- Born: Peter Kynaston Thomas 28 June 1926 Swansea, Wales
- Died: 25 January 2008 (aged 81) Highgate, London, England
- Education: University College London
- Medical career
- Field: Neurology
- Institutions: University of London

= P. K. Thomas =

British neurologist (1926–2008)

Peter Kynaston "PK" Thomas (28 June 1926 – 25 January 2008) was a Welsh academic neurologist, author, teacher and administrator. From 1974 to 1991 he was Professor of Neurology at the University of London. He was a fellow of University College London and the Royal Society of Medicine, and was the recipient of the Medal of the Association of British Neurologists. Thomas was, at various times, the president of the Association of British Neurologists, the European Neurological Society, and the Peripheral Nerve Society.

==Early life and education==
Thomas was born in Swansea, Wales, on 28 June 1926, to parents Heber Lesley Thomas and Beatrice Ida Carmmen. He attended the Bible College of Wales School (later renamed Emmanuel Grammar School) in Derwen Fawr, Swansea, where his former biology teacher described his essays as "succinct and attractive style of writing." Thomas later earned his Bachelor of Science and Bachelor of Medicine, Bachelor of Surgery degree from University College London. While there, he developed an interest in anatomy under the guidance of Professor John Zachary Young and together they investigated the structure and function of axons in fish. Thomas then spent his post-graduate training as a house physician at central London hospitals, including the National Hospital for Neurology and Neurosurgery. In 1957, he was appointed a Senior Registrar in Neurology at the National Hospital for Neurology and Neurosurgery, where he continued his investigation in peripheral nerve function. This led him to travel to Montreal, Canada, where he studied electron microscopy with J. David Robertson at the Montreal General Hospital and McGill University.

==Career==
Upon returning to England, Thomas co-established an electron microscopy laboratory in the Maida Vale Hospital for Nervous Diseases with Michael Kidd. Thomas was specifically interested in researching diabetic neuropathy and Guillain-Barré syndrome. By 1969, he founded the department of neurology at the Royal Free Hospital and led research projects on degeneration of myelinated fibres and unmyelinated axons, vitamin E deficiency, and Friedreich's ataxia. His research at the Royal Free Hospital impressed and he was promoted to a Chaired position with University of London in 1974.
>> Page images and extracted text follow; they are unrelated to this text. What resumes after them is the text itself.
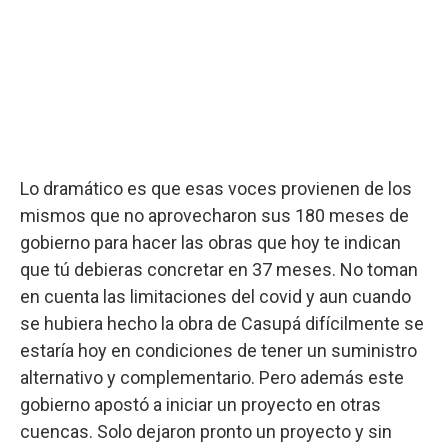
Lo dramático es que esas voces provienen de los
mismos que no aprovecharon sus 180 meses de
gobierno para hacer las obras que hoy te indican
que tú debieras concretar en 37 meses. No toman
en cuenta las limitaciones del covid y aun cuando
se hubiera hecho la obra de Casupá difícilmente se
estaría hoy en condiciones de tener un suministro
alternativo y complementario. Pero además este
gobierno apostó a iniciar un proyecto en otras
cuencas. Solo dejaron pronto un proyecto y sin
In 1982, Thomas was selected by the Guarantors of the peer-reviewed journal Brain to succeed Charles Phillips as editor. He also co-edited the text book Peripheral Neuropathy with Peter J. Dyck. During this time, Thomas helped form the Association of British Neurologists, which he later presided over, and was the recipient of the Medal of the Association of British Neurologists. He remained a Professor of Neurology until his mandatory retirement in 1991.

==Personal life==
Thomas married his first wife, Mary Truscott Cox on 8 March 1952, and they had two sons together before her death. He met his second wife Anita Elizabeth Harding at the Royal Free Hospital and they married in 1977. Thomas died on 25 January 2008 while married to his third wife Nok Ponsford.